East of England needs migrant workers to help beat recession

Migrant factory workersWHILE local people are given support to find jobs or learn new skills, migrant workers are needed to plug employment gaps and help the East of England beat the recession, according to Deborah Cadman, chief executive of the business-led East of England Development Agency (EEDA).

Ms Cadman was referring to the publication of two new reports commissioned by EEDA with part funding from the European Social Fund. The migrant worker reports provide evidence to help improve the economy of the region.

The first report, by leading independent think-tank the Institute of Public Policy Research (IPPR), says many employers in the East of England rely on migrant workers. Migrant worker availability in the East of England – an economic risk assessment demonstrates that migrants play an important role in filling labour and skills gaps that exist in some parts of the regional economy.

Rural migrant workersThe report acknowledges that demand for migrant labour will decline during the recession, and suggests that migrant numbers will fall in response, but argues that the regional economy will continue to need international workers.

IPPR’s research is supported by findings from the first year of a three-year study conducted by Anglia Ruskin University on behalf of EEDA, also published today. This reveals that while fewer migrants are arriving in the region, there are currently no signs of a migrant exodus.

Ms Cadman added: “Our first priority is putting significant investment into raising the skills of the local workforce, particularly helping those who are unemployed to gain new skills and get back into employment. In these difficult economic times however, it’s vital that businesses can get the workers they need.

“We need migrant workers to plug employment gaps in the East of England. Where the right workers aren’t available locally, employers must be able to draw on a wider pool of international workers. With these reports EEDA is providing the evidence to help private and public sector partners make decisions so we can get the region through the tough economic times and prepare for the eventual upturn.”

Dr Jill Rutter, Senior Research Fellow at IPPR, said: “Our research in the East of England has shown that many businesses, from agriculture to high-tech, depend on workers from other countries to survive and grow. Often this is because there are not enough local workers with the right skills and experience. In other cases migrants provide vital, flexible labour where British people can’t do the job for practical reasons or simply don’t want to do it. So if the availability of migrant labour decreases, the economy could be at significant risk.”

The government and regional development agencies are investing significant funding into training to close skills gaps and enable employers to recruit suitably skilled staff from the UK workforce. This is a particular priority for the East of England where skill levels in many areas are below the national average.

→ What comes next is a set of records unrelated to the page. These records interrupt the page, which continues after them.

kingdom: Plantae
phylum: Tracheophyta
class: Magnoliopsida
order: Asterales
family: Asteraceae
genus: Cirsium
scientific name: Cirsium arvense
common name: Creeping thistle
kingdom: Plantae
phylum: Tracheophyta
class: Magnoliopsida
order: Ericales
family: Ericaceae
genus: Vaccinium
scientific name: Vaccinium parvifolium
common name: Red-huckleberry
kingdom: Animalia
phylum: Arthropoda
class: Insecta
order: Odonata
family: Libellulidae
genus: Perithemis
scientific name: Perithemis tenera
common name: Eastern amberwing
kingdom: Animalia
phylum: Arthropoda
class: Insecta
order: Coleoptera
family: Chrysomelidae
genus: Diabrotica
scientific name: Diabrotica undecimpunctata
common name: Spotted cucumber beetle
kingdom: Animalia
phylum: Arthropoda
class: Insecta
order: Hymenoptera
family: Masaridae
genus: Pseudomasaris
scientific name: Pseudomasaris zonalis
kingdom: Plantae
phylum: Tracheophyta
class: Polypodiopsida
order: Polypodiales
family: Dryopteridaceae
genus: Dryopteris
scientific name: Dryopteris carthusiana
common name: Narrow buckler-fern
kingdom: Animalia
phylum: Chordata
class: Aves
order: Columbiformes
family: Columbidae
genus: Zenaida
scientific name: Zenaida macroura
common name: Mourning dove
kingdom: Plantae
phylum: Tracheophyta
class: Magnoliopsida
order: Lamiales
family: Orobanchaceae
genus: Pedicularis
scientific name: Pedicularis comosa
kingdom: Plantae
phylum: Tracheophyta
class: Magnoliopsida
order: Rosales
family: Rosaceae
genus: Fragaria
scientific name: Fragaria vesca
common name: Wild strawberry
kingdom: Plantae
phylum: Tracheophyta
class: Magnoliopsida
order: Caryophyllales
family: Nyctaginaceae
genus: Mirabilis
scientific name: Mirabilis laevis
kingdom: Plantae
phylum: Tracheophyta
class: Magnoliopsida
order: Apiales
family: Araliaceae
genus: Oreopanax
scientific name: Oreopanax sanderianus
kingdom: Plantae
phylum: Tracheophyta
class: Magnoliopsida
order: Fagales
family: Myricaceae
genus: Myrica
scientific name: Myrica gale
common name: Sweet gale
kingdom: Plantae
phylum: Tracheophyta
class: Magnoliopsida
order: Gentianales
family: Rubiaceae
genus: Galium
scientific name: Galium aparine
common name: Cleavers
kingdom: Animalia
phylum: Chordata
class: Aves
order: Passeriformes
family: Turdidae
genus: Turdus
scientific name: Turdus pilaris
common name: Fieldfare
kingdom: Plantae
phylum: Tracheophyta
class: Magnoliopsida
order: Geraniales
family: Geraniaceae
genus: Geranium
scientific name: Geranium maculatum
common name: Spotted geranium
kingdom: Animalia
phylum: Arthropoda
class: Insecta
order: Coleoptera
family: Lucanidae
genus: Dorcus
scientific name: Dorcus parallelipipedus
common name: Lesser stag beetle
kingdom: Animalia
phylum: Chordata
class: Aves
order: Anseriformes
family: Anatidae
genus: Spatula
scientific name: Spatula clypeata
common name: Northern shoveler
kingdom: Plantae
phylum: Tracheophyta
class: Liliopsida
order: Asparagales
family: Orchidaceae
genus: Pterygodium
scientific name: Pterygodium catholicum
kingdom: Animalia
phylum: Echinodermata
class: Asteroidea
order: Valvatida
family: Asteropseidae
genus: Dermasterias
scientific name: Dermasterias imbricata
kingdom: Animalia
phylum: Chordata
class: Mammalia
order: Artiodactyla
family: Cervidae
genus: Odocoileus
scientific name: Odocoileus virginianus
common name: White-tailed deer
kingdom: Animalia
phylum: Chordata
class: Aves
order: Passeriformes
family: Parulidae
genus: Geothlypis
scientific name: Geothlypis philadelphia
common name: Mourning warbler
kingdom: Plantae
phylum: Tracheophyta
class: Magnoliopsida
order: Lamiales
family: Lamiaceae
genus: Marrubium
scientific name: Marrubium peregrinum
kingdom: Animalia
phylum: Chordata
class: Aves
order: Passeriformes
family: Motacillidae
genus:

In the last six months, EEDA has provided training opportunities for over 2000 workers in the East of England, including support for people being made redundant to help them move back into work. However, some skills gaps will take a number of years to close, while the demand for some highly-skilled workers is likely to remain greater than the supply available within the UK.

Other vacancies that are seasonal or in remote locations will also remain unsuitable even for those who become unemployed during the recession and will continue to require migrants who can be more flexible about where and when they work.

In the second report commissioned by EEDA, Dr Claudia Schneider and Dr Deborah Holman of the Public Policy Consultancy Group at Anglia Ruskin University present findings from the first year of a three-year study following the experiences of European citizens working in the East of England.

Dr Claudia Schneider said: “The study shows that most migrant workers in the region are adopting a ‘wait and see’ attitude before deciding whether to return home. But more must be done to persuade them to stay.

“There is a wide variety of factors that influence migrants’ decisions about how long to stay in the UK, including their sense of belonging and community here, desire to improve their English and opportunities to progress in their career and earn better wages. If we are to encourage them to stay and contribute to the East of England economy, we must continue to tackle discrimination and hostility towards foreign workers, provide faster recognition of migrants’ skills and better provision of English language training to enable migrants to use their skills fully.”